Dosing cohorts of 50, 100, 200, and 400 mg/day, involving 48 patients, have been completed with once-daily oral dosing. Dose-related decreases in serum HCV RNA were observed during treatment, ranging from a mean 0.15 log10 at the lowest dose (50 mg/day) to 0.73 log10 at 400 mg/day, half the anticipated maximal dosing in this ongoing trial. Tolerance of study treatment has been satisfactory, with no serious adverse events, dose-limiting toxicities, or pattern of laboratory abnormalities. At 400 mg/day, some NM283-treated patients experienced transient mild nausea (5/10) or vomiting (2/10) on Day 1, but all patients completed treatment without modification. NM283 is well-absorbed, with dose-proportional plasma drug levels. Final data, including higher NM283 doses, will be reported.

 

Conclusions

NM283 exhibits consistent antiviral activity with satisfactory tolerance and linear pharmacokinetics in HCV-1 infected chronic hepatitis C patients. Expanded testing of NM283, alone and in combination with peg-interferon, is anticipated.

 

Hepatitis C Virus Infection After Liver Transplantation-Early and Dose Escalating Antiviral Therapy with Interferon Alpha and Ribavirin Increases Tolerability Without Losing Effectiveness

M. Schuchmann 1, G. Greif-Higer1, M. Wunsch2, C. Mönch2, A.P. Barreiros1, B. Elke1, W.O. Böcher1, S. Kanzler1, P.R. Galle1, A.W. Lohse1, G. Otto2.

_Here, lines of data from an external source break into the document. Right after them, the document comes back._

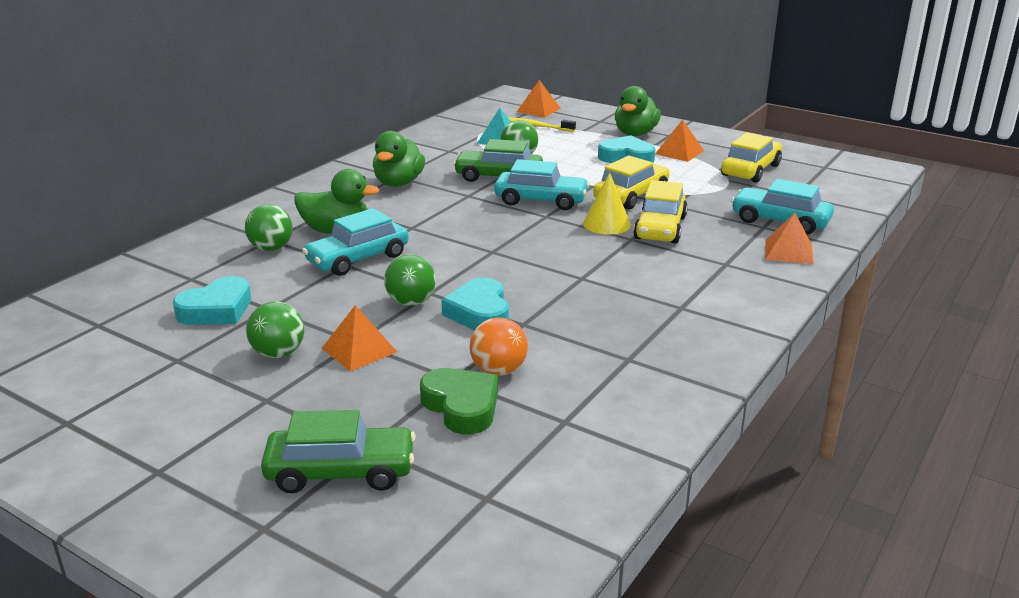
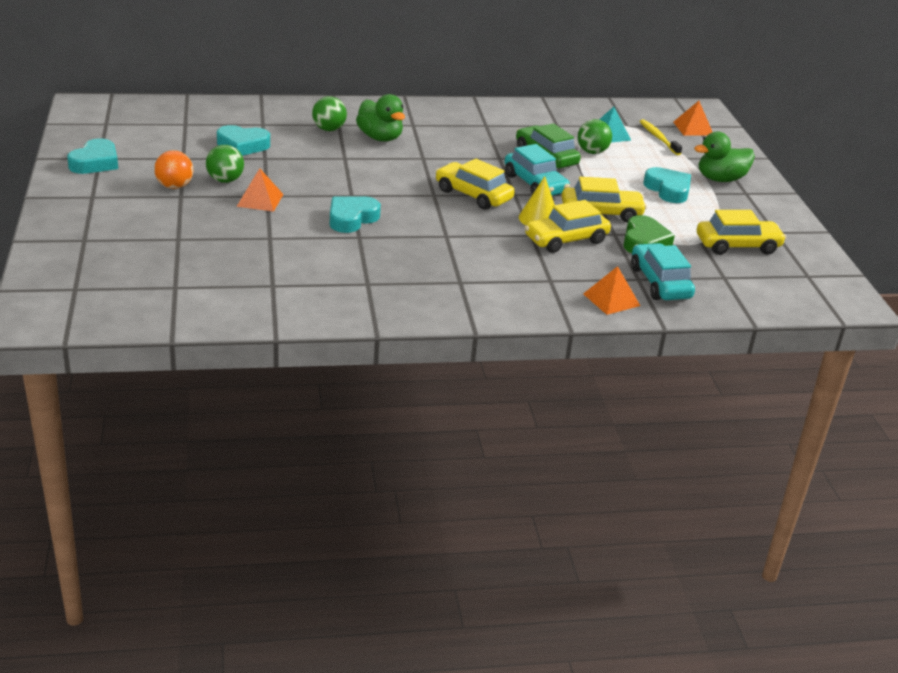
camera: 45 degrees right, 5 degrees up
green car [261,410,415,493] -> none
turquoise car [302,208,409,276] -> none
green duck [373,131,425,187] -> none
green ball [384,254,436,306] -> none
green heart [420,368,498,434] -> green heart moved to [623,215,675,253]
orange ball [470,317,528,376] -> orange ball moved to [154,150,193,189]
orange pyramid [655,119,704,162] -> none
none -> turquoise heart [67,138,118,174]
none -> yellow car [435,159,514,210]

1 Department of Medicine, 2Department of Transplantation Surgery, University of Mainz, Mainz, Germany.

 

Background

Due to inevitable re-infection of the graft, survival of patients with HCV after LTX is worse compared to HCV negative patients.

 

Methods

From 1997-8/2003 206 patients (55 HCV pos) underwent liver transplantation at our center. From July 2000, patients with HCV re-infection - proven by transaminases and liver biopsy - were treated as early as possible (4-12 weeks after LTX): A 4-week period of monotherapy with low dose interferon alpha (IFN alpha) was followed from week 5 on by a dose escalation according to body weight and additional treatment with Ribavirin.

 

Results

HCV pos. patients had a worse survival after liver transplantation compared to HCV neg. patients (60 vs. 79% two-years-survival; p<0.059). Re-infection was proven in 50% of the patients within 150 days after LTX and survival among this group was significantly worse (p<0.02). Up to now we treated 21 patients with an antiviral therapy with IFN alpha and Ribavirin. 8 patients are still under treatment - 4 of them show virological response. Among the other 13 patients, 2 had a sustained viral response, 2 patients had to stop therapy due to side effects, 4 were non-responders and 5 patients died before completing the therapy.

 

Conclusion

HCV pos. recipients have a worse survival after liver transplantation compared to HCV neg. patients. Our preliminary experience with an early onset, dose escalating and therefore better tolerated regimen of therapy with IFN alpha and Ribavirin demonstrates that complete viral response can be achieved and merits to be tested in a randomized trial.